- [WHAT IS EXPECTED]: Return the tail of the records exactly, starting from the line containing "right eye: (756, 559)" and ending with the final line.

- [SUPPLIED MATERIAL]:
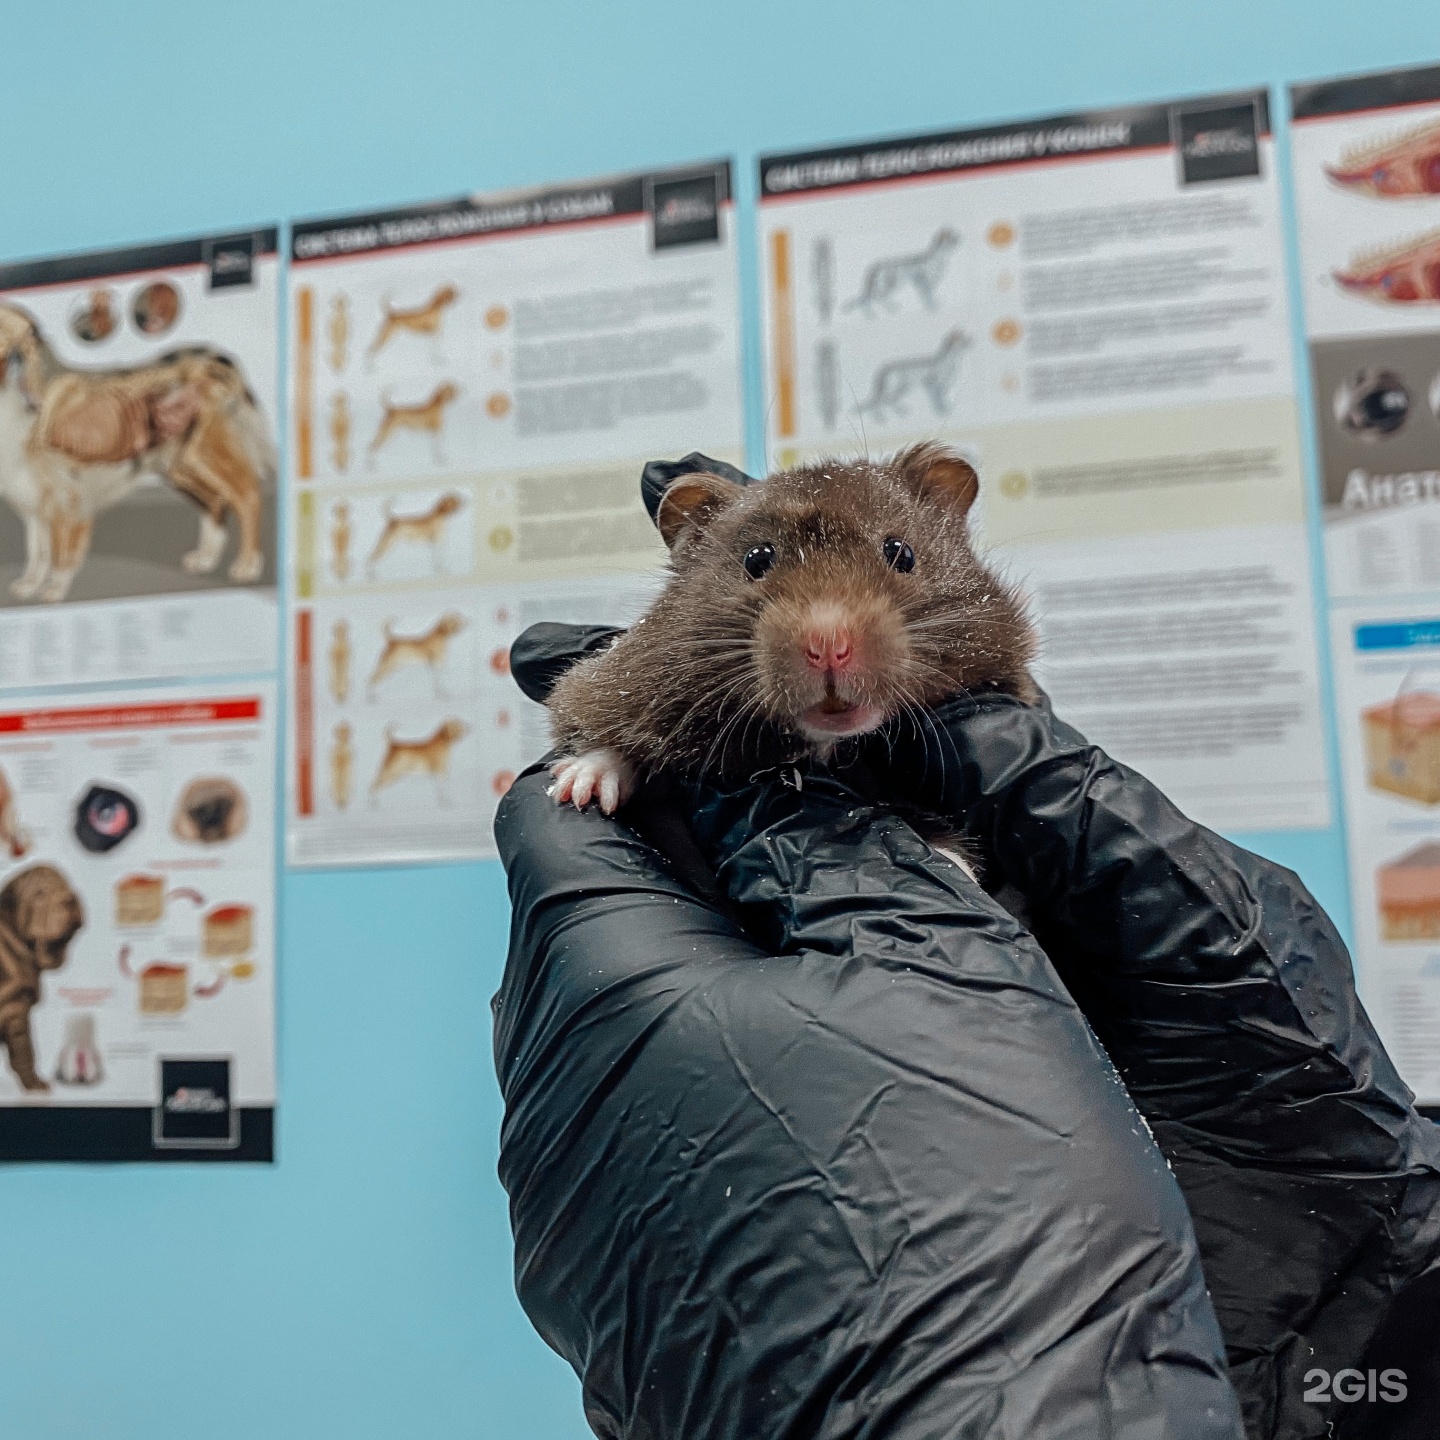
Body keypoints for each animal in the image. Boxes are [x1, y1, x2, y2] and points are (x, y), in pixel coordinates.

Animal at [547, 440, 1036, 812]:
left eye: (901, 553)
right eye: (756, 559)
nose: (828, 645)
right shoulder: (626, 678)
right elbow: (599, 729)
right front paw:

- [RESPONSE TO THIS EXERCISE]:
right eye: (756, 559)
nose: (828, 645)
right shoulder: (626, 678)
right elbow: (599, 729)
right front paw:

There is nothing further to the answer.